Eine Stichtagsklausel besagt, dass die entsprechende Zahlung nur dann erfolgt, wenn zu einem gewissen Stichtag das Arbeitsverhältnis noch besteht. Die Rückzahlungsklausel dagegen bestimmt, dass eine Pflicht zur Rückzahlung besteht, sofern das Arbeitsverhältnis vor einem bestimmten Zeitpunkt endet. Unwirksam ist dagegen ein Freiwilligkeitsvorbehalt im Hinblick auf Vergütungen bei Zielvereinbarungen.

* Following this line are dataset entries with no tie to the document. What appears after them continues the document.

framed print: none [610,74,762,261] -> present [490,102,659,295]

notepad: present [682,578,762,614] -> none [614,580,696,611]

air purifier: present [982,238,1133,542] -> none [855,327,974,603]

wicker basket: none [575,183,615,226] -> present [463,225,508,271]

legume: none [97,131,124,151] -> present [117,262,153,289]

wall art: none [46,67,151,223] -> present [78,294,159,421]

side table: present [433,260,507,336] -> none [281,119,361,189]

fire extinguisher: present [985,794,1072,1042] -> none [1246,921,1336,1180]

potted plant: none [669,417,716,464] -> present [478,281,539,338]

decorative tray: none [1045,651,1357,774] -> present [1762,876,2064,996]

Möglich ist die Vereinbarung eines Widerrufsvorbehalts zwischen Arbeitnehmer und Arbeitgeber, sofern
– der widerrufliche Teil klar bestimmt ist,
– der widerrufliche Teil höchstens 25 Prozent der Gesamtvergütung umfasst und
– die Widerrufsgründe klar benannt sind.
Die einseitige Festlegung oder die Einigung über Ziele, aber auch die Festlegung der Kriterien und Regelungen zu ihrer Gewichtung unterliegen der Mitbestimmung durch den Betriebsrat, wenn Zielvereinbarungen im Zusammenhang mit Bonussystemen stehen.